= Task description =
Exactly the lines from the beginning of the records below through the line with "yeni sorunlara veya hatalara neden olur." must be given again, without pictures.

(Records supplied Opens)

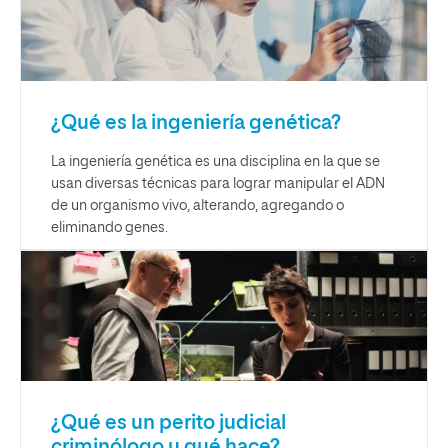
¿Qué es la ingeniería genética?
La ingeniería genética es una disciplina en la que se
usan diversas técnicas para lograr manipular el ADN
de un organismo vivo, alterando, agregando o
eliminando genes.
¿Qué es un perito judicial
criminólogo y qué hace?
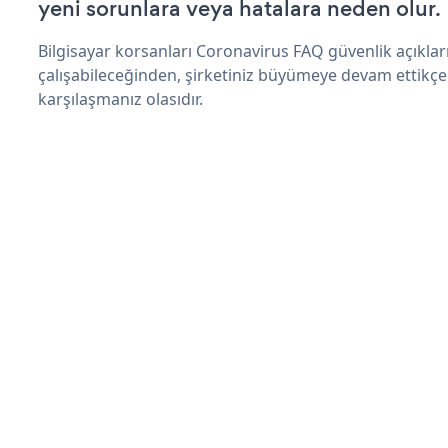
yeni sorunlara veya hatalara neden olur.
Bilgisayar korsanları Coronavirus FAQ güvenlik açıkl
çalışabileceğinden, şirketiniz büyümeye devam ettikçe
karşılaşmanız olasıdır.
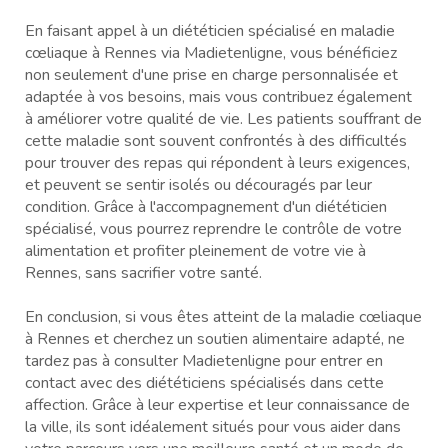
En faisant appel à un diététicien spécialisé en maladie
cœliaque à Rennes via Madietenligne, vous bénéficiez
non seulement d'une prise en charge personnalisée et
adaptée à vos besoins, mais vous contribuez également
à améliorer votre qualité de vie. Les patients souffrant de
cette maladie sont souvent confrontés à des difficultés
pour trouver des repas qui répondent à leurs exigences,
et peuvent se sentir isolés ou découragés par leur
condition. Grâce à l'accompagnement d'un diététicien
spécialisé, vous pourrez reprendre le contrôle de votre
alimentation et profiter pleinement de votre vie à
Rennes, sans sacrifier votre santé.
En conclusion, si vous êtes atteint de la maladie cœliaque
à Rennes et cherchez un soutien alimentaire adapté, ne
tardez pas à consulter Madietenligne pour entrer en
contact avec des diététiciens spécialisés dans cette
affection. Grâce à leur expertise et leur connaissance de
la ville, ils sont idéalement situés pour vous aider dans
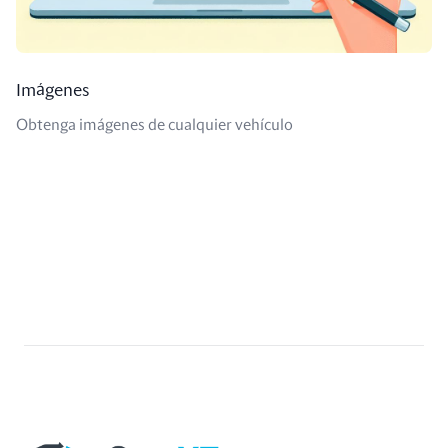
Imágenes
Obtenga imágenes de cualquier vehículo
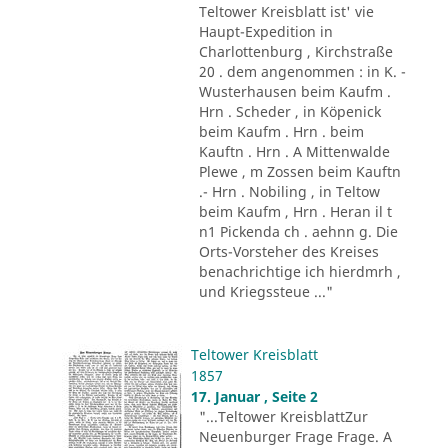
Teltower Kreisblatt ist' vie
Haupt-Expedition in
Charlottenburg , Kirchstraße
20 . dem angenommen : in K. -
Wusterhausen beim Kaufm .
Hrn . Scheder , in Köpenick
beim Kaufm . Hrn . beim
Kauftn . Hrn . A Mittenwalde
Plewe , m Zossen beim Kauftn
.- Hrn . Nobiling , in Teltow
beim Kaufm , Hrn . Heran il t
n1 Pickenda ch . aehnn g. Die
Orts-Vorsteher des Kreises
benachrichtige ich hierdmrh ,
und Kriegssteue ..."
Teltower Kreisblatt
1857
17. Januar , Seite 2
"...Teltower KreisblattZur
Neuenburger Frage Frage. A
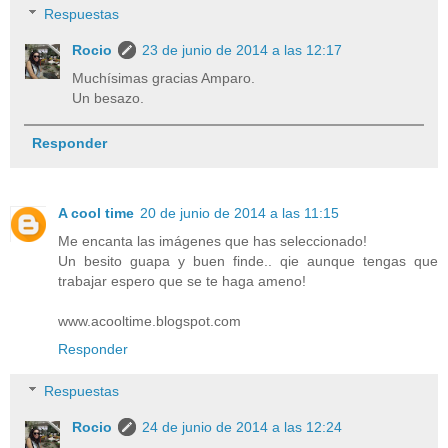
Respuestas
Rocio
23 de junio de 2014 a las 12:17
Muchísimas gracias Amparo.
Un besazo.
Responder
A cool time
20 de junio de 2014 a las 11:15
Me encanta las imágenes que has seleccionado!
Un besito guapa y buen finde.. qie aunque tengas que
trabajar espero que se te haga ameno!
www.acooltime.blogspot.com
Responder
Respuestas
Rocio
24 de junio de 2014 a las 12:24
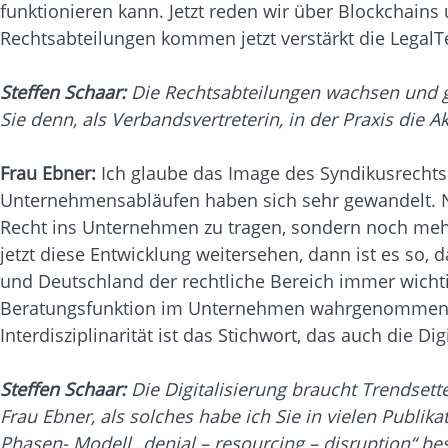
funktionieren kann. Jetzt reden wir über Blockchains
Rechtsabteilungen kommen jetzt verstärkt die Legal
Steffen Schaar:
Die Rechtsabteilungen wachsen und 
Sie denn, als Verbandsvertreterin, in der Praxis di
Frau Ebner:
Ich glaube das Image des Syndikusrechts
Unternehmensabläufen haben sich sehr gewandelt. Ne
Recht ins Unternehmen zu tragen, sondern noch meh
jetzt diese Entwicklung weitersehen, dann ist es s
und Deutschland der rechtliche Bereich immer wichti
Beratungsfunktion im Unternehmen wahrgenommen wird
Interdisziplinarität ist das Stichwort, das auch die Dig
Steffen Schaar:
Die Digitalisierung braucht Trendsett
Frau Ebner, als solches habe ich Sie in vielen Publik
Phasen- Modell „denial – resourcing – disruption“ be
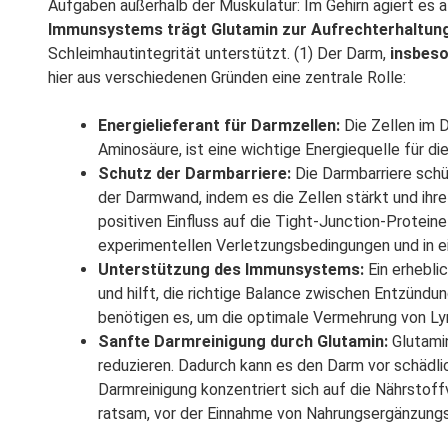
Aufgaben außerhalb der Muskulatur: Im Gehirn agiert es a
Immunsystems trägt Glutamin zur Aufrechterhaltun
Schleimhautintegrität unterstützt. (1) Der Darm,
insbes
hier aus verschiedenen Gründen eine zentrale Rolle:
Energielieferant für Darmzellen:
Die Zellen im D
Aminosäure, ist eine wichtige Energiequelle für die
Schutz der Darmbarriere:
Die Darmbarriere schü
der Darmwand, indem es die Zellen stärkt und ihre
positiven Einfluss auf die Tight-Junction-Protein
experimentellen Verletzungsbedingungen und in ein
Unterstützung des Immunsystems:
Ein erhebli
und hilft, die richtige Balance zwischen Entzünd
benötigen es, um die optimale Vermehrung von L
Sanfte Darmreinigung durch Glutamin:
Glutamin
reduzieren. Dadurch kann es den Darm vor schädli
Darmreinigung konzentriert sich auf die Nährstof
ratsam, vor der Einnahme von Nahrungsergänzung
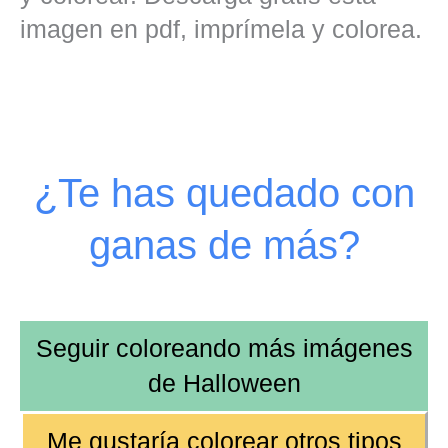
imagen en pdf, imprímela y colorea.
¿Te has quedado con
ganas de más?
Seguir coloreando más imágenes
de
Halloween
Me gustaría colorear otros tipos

(Records supplied Closes)

= Response box =
¿Qué es la ingeniería genética?
La ingeniería genética es una disciplina en la que se
usan diversas técnicas para lograr manipular el ADN
de un organismo vivo, alterando, agregando o
eliminando genes.
¿Qué es un perito judicial
criminólogo y qué hace?
yeni sorunlara veya hatalara neden olur.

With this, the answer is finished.